From a real estate business perspective, construction costs and availability of resources top the list, with 92% concerned about costs and 84% about resources in 2023. These issues are expected to remain for the longer term with 76% and 73% seeing respective cost and resource problems for the next three to five years.

Owing to this uncertainty, 71% of real estate leaders believed Europe would move into recession before the end of 2022, thus negatively affecting development activity, availability of finance and investment volumes followed by occupancy, rents and values.

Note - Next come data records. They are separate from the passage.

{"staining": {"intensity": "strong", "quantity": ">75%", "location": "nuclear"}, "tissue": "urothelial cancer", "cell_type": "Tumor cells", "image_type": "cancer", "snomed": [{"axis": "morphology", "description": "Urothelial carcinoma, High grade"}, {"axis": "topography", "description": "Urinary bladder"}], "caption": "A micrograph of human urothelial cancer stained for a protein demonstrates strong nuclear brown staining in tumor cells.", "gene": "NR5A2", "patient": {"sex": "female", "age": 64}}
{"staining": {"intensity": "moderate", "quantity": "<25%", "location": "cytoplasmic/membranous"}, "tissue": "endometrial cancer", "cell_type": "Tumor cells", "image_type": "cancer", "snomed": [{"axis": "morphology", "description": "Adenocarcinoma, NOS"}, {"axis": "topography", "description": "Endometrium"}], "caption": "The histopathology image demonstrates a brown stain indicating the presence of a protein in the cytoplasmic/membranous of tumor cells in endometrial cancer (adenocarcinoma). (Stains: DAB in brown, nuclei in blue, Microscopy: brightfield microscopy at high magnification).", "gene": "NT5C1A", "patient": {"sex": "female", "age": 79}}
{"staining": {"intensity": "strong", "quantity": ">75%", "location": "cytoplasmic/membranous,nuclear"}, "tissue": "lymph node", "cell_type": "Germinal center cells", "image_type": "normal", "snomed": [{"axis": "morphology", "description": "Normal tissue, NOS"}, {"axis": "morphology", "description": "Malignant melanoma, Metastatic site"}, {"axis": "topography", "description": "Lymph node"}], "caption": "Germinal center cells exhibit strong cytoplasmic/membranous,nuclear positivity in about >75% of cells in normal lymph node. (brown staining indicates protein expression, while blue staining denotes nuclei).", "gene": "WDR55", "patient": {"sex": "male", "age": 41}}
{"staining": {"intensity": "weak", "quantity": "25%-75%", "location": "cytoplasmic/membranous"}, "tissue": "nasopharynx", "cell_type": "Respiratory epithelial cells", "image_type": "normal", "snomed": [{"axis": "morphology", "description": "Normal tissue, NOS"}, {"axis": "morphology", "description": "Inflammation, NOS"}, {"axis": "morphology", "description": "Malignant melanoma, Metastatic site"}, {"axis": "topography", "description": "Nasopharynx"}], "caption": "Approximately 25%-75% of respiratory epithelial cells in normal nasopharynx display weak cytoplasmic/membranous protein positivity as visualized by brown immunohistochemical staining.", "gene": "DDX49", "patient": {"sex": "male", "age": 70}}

While Germany, the UK and the Netherlands look unlikely to escape recession, France seems more insulated, largely because of its energy sources. Recession is likely before 2023 for 83% of respondents in Germany, 82% in the UK, 79% in the Netherlands and 68% in Spain. French (45%) respondents were more sanguine, ULI said.

Distress unlikely to reach GFC levels

Interviewee responses point to values dropping in 2023. The coming year could be a great buying opportunity for core and all-equity investors that are still under-allocated to real estate. The consensus is that distress is unlikely to reach anything like the proportions of the global financial crisis. This might prompt banks to push for sales more quickly, encouraged by the Bank of England’s slotting regulation and Basel III European banking rules. Such sales could crystallise price falls.

From the development perspective, interviews indicate that projects slated for 2023 might be pushed back into 2024 or shelved entirely. This lack of new development is seen by some as a positive for existing assets and their owners.

“Since we conducted the survey and interviews over the summer, which already highlighted deep concerns, the industry has become even more worried,” said ULI Europe CEO Lisette van Doorn. “But there is still a lot of capital available to invest and mostly not in a hurry, waiting for the right opportunities to arise. For the industry to weather the storm, stock selection is key, in addition to a strong ESG focus, operational skillset and customer focus.”